Moving Target Defense for Web Applications using Bayesian Stackelberg Games

TL;DR

This paper introduces a Bayesian game-based framework for moving target defense in web applications, optimizing configuration switching strategies to enhance security while considering costs and attacker uncertainties.

Contribution

It models MTD as a repeated Bayesian game, formulates an optimization for switching strategies, and develops an automated system using CVE data for realistic attacker modeling.

Findings

The framework effectively generates switching strategies that improve security.

It incorporates real-world vulnerability data for realistic attacker modeling.
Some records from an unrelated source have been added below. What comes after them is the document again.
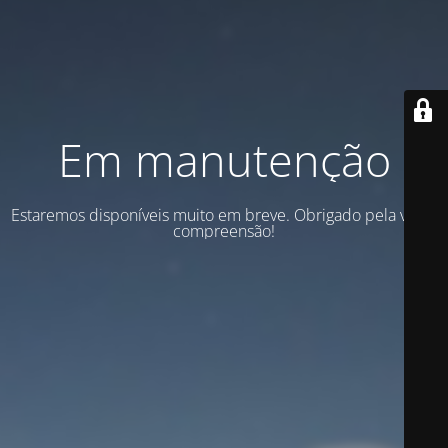
Em manutenção
Estaremos disponíveis muito em breve. Obrigado pela vossa
compreensão!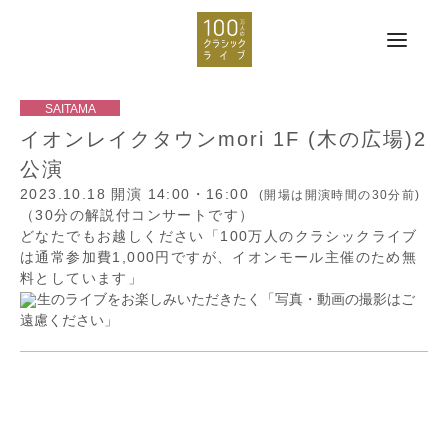
イオンレイクタウンmori 1F (木の広場)2
公演
2023.10.18
開演 14:00・16:00
(開場は開演時間の30分前)
（30分の解説付コンサートです）
どなたでもお越しください「100万人のクラシックライブ
は通常参加費1,000円ですが、イオンモール主催のため無
料としています」
生のライブをお楽しみいただきたく「写真・動画の撮影はご
遠慮ください」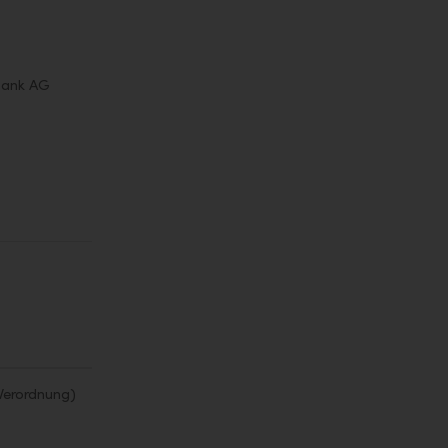
sbank AG
Verordnung)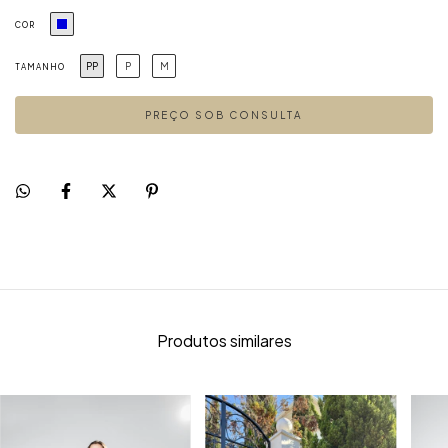
COR
PP
P
M
TAMANHO
Produtos similares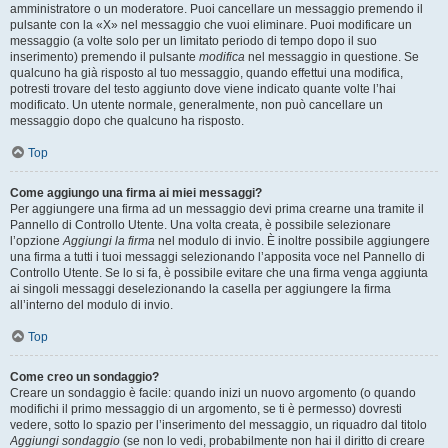
amministratore o un moderatore. Puoi cancellare un messaggio premendo il
pulsante con la «X» nel messaggio che vuoi eliminare. Puoi modificare un
messaggio (a volte solo per un limitato periodo di tempo dopo il suo
inserimento) premendo il pulsante
modifica
nel messaggio in questione. Se
qualcuno ha già risposto al tuo messaggio, quando effettui una modifica,
potresti trovare del testo aggiunto dove viene indicato quante volte l’hai
modificato. Un utente normale, generalmente, non può cancellare un
messaggio dopo che qualcuno ha risposto.
Top
Come aggiungo una firma ai miei messaggi?
Per aggiungere una firma ad un messaggio devi prima crearne una tramite il
Pannello di Controllo Utente. Una volta creata, è possibile selezionare
l’opzione
Aggiungi la firma
nel modulo di invio. È inoltre possibile aggiungere
una firma a tutti i tuoi messaggi selezionando l’apposita voce nel Pannello di
Controllo Utente. Se lo si fa, è possibile evitare che una firma venga aggiunta
ai singoli messaggi deselezionando la casella per aggiungere la firma
all’interno del modulo di invio.
Top
Come creo un sondaggio?
Creare un sondaggio è facile: quando inizi un nuovo argomento (o quando
modifichi il primo messaggio di un argomento, se ti è permesso) dovresti
vedere, sotto lo spazio per l’inserimento del messaggio, un riquadro dal titolo
Aggiungi sondaggio
(se non lo vedi, probabilmente non hai il diritto di creare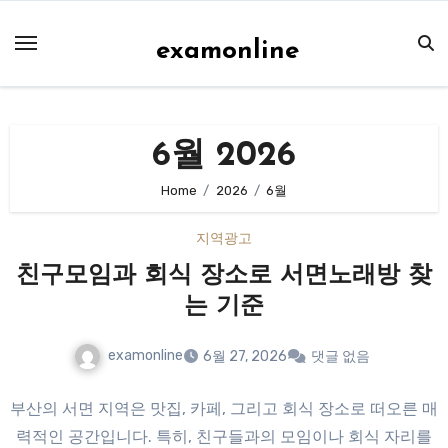
Skip
to
examonline
content
6월 2026
Home
2026
6월
지역광고
친구모임과 회식 장소로 서면노래방 찾
는 기준
examonline
6월 27, 2026
댓글 없음
부산의 서면 지역은 맛집, 카페, 그리고 회식 장소로 떠오른 매
력적인 공간입니다. 특히, 친구들과의 모임이나 회식 자리를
The system demonstrates robustness under attacker information uncertainty.

Abstract

The present complexity in designing web applications makes software security a difficult goal to achieve. An attacker can explore a deployed service on the web and attack at his/her own leisure. Moving Target Defense (MTD) in web applications is an effective mechanism to nullify this advantage of their reconnaissance but the framework demands a good switching strategy when switching between multiple configurations for its web-stack. To address this issue, we propose modeling of a real-world MTD web application as a repeated Bayesian game. We then formulate an optimization problem that generates an effective switching strategy while considering the cost of switching between different web-stack configurations. To incorporate this model into a developed MTD system, we develop an automated system for generating attack sets of Common Vulnerabilities and Exposures (CVEs) for input attacker types with predefined capabilities. Our framework obtains realistic reward values for the players (defenders and attackers) in this game by using security domain expertise on CVEs obtained from the National Vulnerability Database (NVD). We also address the issue of prioritizing vulnerabilities that when fixed, improves the security of the MTD system. Lastly, we demonstrate the robustness of our proposed model by evaluating its performance when there is uncertainty about input attacker information.